# EXERCISE REQUIREMENTS
(1) From the CatBoostClassifier notebook, pull out the passage from "le = LabelEncoder()" to "X_train = train_df[features_columns].astype(np.float64)" and copy it unchanged.
(2) Extend the CatBoostClassifier notebook, picking up after its last line.

# EXCERPT
◇ ◇ ◇ ◇
# CatBoostClassifier

Related notebooks:

https://www.kaggle.com/agorinenko/feb-2022-part1-eda

In [None]:
import numpy as np
import pandas as pd

from sklearn.preprocessing import LabelEncoder
from sklearn.model_selection import train_test_split, cross_validate

from catboost import CatBoostClassifier, Pool, metrics

# Load data from eda notebook

In [None]:
train_df = pd.read_csv('../input/feb-2022-eda/train.csv', index_col="row_id")
test_df = pd.read_csv('../input/feb-2022-eda/test.csv')

In [None]:
train_df.head()

Let's separate the target variable and the features.

In [None]:
features_columns = [e for e in train_df.columns if e != 'row_id' and e != 'target']

Encode the target variable.

In [None]:
target_col = 'target_num'

le = LabelEncoder()
train_df[target_col] = le.fit_transform(train_df.target)

train_df.head()

In [None]:
X_train = train_df[features_columns].astype(np.float64)
y_train = train_df[target_col].astype(np.float64)

X_test = test_df[features_columns].astype(np.float64)

# Tuning global parameters

In [None]:
!pip install optuna -q

In [None]:
import optuna
from sklearn.metrics import accuracy_score

In [None]:
def objective(trial):
    train_x, valid_x, train_y, valid_y = train_test_split(X_train, y_train, test_size=0.3)

    param = {
        "task_type": 'GPU',
        "loss_function": 'MultiClass',
        "random_seed": 42,
        "logging_level": 'Silent',
        "eval_metric": "Accuracy",
        'iterations': trial.suggest_int('iterations', 1000, 2000, step=100),
        'learning_rate': trial.suggest_float('learning_rate', 0.01, 0.36, step=0.05),
        'l2_leaf_reg': trial.suggest_float('l2_leaf_reg', 5, 20, step=0.5),
        'min_child_samples': trial.suggest_float('min_child_samples', 0.1, 1, step=0.1),
        "depth": trial.suggest_int("depth", 1, 12, step=1),
        "bootstrap_type": trial.suggest_categorical(
            "bootstrap_type", ["Bayesian", "Bernoulli"]
        )
    }

    if param["bootstrap_type"] == "Bayesian":
        param["bagging_temperature"] = trial.suggest_float("bagging_temperature", 0, 10)
    elif param["bootstrap_type"] == "Bernoulli":
        param["subsample"] = trial.suggest_float("subsample", 0.1, 1)

    gbm = CatBoostClassifier(**param)
    gbm.fit(train_x, train_y, eval_set=[(valid_x, valid_y)], verbose=0, early_stopping_rounds=100)
◇ ◇ ◇ ◇
# DATASET ENTRIES
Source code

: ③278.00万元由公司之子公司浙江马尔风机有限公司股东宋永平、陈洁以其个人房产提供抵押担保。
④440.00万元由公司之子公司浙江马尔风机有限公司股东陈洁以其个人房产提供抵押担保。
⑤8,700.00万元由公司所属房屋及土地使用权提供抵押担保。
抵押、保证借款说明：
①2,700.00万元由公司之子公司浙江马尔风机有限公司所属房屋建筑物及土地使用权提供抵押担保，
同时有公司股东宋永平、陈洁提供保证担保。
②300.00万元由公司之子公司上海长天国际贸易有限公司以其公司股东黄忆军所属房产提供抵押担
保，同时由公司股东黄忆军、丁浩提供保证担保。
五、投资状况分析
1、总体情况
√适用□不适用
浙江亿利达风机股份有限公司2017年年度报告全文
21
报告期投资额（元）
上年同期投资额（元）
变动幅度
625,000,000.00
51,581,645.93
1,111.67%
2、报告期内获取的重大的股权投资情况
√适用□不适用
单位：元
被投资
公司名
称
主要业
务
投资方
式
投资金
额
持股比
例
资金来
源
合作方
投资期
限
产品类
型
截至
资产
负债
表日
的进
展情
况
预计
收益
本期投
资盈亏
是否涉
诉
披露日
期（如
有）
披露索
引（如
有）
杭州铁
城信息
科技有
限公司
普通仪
◇ ◇ ◇ ◇
# SET OF ANSWERS
(1)
le = LabelEncoder()
train_df[target_col] = le.fit_transform(train_df.target)

train_df.head()

In [None]:
X_train = train_df[features_columns].astype(np.float64)

(2)
    preds = gbm.predict(valid_x)
    preds = preds.flatten()
    
    accuracy = accuracy_score(valid_y, preds)
    return accuracy

In [None]:
study = optuna.create_study(direction="maximize")
study.optimize(objective, n_trials=50)

print("Number of finished trials: {}".format(len(study.trials)))

print("Best trial:")
trial = study.best_trial

print("  Value: {}".format(trial.value))

print("  Params: ")
for key, value in trial.params.items():
    print("    {}: {}".format(key, value))

# Validate

In [None]:
model = CatBoostClassifier(
    task_type='GPU',
    loss_function='MultiClass',
    random_seed=42,
    logging_level='Silent',
    **trial.params
)

In [None]:
scores = cross_validate(model, 
                        X_train, y_train, 
                        cv=5,                      
                        scoring=('accuracy'))

In [None]:
print(f'Mean validation accuracy score: {scores["test_score"].mean()}')

# Train model

In [None]:
%%time
model.fit(X_train, y_train)

# Predict

In [None]:
y_pred = model.predict(X_test)

# Submission

In [None]:
def save_submission(y_pred):  
    y_pred = y_pred.astype(np.int64)
    y_pred_class = le.inverse_transform(y_pred)
    submission = test_df[['row_id']].copy() 
    submission["target"] = y_pred_class
    
    assert len(y_pred_class) == submission.shape[0]
    assert 2 == submission.shape[1]
    
    submission.to_csv("submission.csv",index=False)
    return submission

In [None]:
save_submission(y_pred.flatten()).head()